Tons de Duorum has a sunny lemon yellow color and an intense aroma dominated by tropical and citrus fruits. Additionally, the wine finishes with everlasting flavors of flowers, crystallized fruits, and strident minerality.
The name Duorum, which is Latin for "from two," captures the spirit of this renowned Portguese winery. The perfect union of unparalleled talent and unique terroir, Duorum is widely recognized as a gold standard for Portuguese wines. With over three generations of history between their families, internationally acclaimed oenologists João Portugal Ramos and José Soares Franco both graduated from El Instituto Superior de Agronomia (Higher Institute of Agronomy) in 1977.
In the thirty years that followed, João and José have left an indelible mark on the industry, both domestically and internationally. Seeking to combine their superior skills and passion for winemaking, João Portugal Ramos and José Maria Soares Franco founded Duorum in 2007. By combining the best qualities of the Douro & Alentejo, two of Portugal’s most celebrated wine regions, Duorum has consistently produced wines of exceptional style and quality.

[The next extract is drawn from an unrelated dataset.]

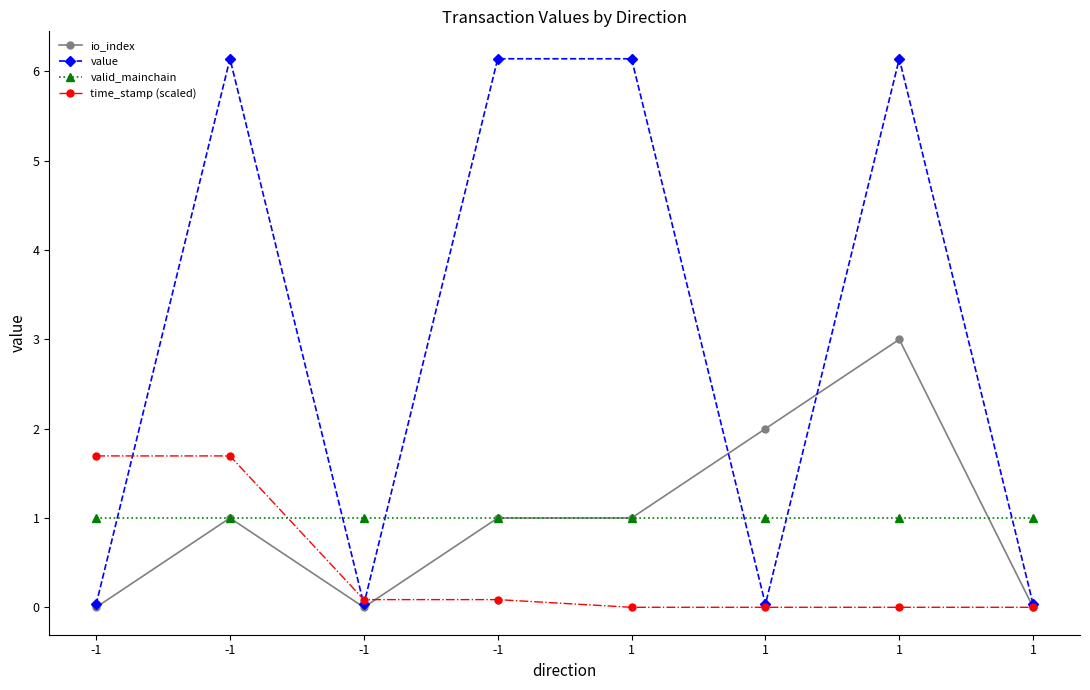

Reading right to left, extract all data points from this chart.

io_index: 1=0.0	1=3.0	1=2.0	1=1.0	-1=1.0	-1=0.0	-1=1.0	-1=0.0
value: 1=0.0	1=6.1	1=0.0	1=6.1	-1=6.1	-1=0.0	-1=6.1	-1=0.0
valid_mainchain: 1=1.0	1=1.0	1=1.0	1=1.0	-1=1.0	-1=1.0	-1=1.0	-1=1.0
time_stamp (scaled): 1=0.0	1=0.0	1=0.0	1=0.0	-1=0.1	-1=0.1	-1=1.7	-1=1.7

The home of Port—perhaps the most internationally acclaimed beverage—the Douro region of Portugal is one of the world’s oldest delimited wine regions, established in 1756. The vineyards of the Douro, set on the slopes surrounding the Douro River (known as the Duero in Spain), are incredibly steep, necessitating the use of terracing and thus, manual vineyard management as well as harvesting. The Douro's best sites, rare outcroppings of Cambrian schist, are reserved for vineyards that yield high quality Port.
While more than 100 indigenous varieties are approved for wine production in the Douro, there are five primary grapes that make up most Port and the region's excellent, though less known, red table wines. Touriga Nacional is the finest of these, prized for its deep color, tannins and floral aromatics. Tinta Roriz (Spain's Tempranillo) adds bright acidity and red fruit flavors. Touriga Franca shows great persistence of fruit and Tinta Barroca helps round out the blend with its supple texture. Tinta Cão, a fine but low-yielding variety, is now rarely planted but still highly valued for its ability to produce excellent, complex wines.
White wines, generally crisp, mineral-driven blends of Arinto, Viosinho, Gouveio, Malvasia Fina and an assortment of other rare but local varieties, are produced in small quantities but worth noting.
With hot summers and cool, wet winters, the Duoro has a maritime climate.
With hundreds of white grape varieties to choose from, winemakers have the freedom to create a virtually endless assortment of blended white wines. In many European regions, strict laws are in place determining the set of varieties that may be used in white wine blends, but in the New World, experimentation is permitted and encouraged. Blending can be utilized to enhance balance or create complexity, lending different layers of flavors and aromas. For example, a variety that creates a soft and full-bodied white wine blend, like Chardonnay, would do well combined with one that is more fragrant and naturally high in acidity. Sometimes small amounts of a particular variety are added to boost color or aromatics. Blending can take place before or after fermentation, with the latter, more popular option giving more control to the winemaker over the final qualities of the wine.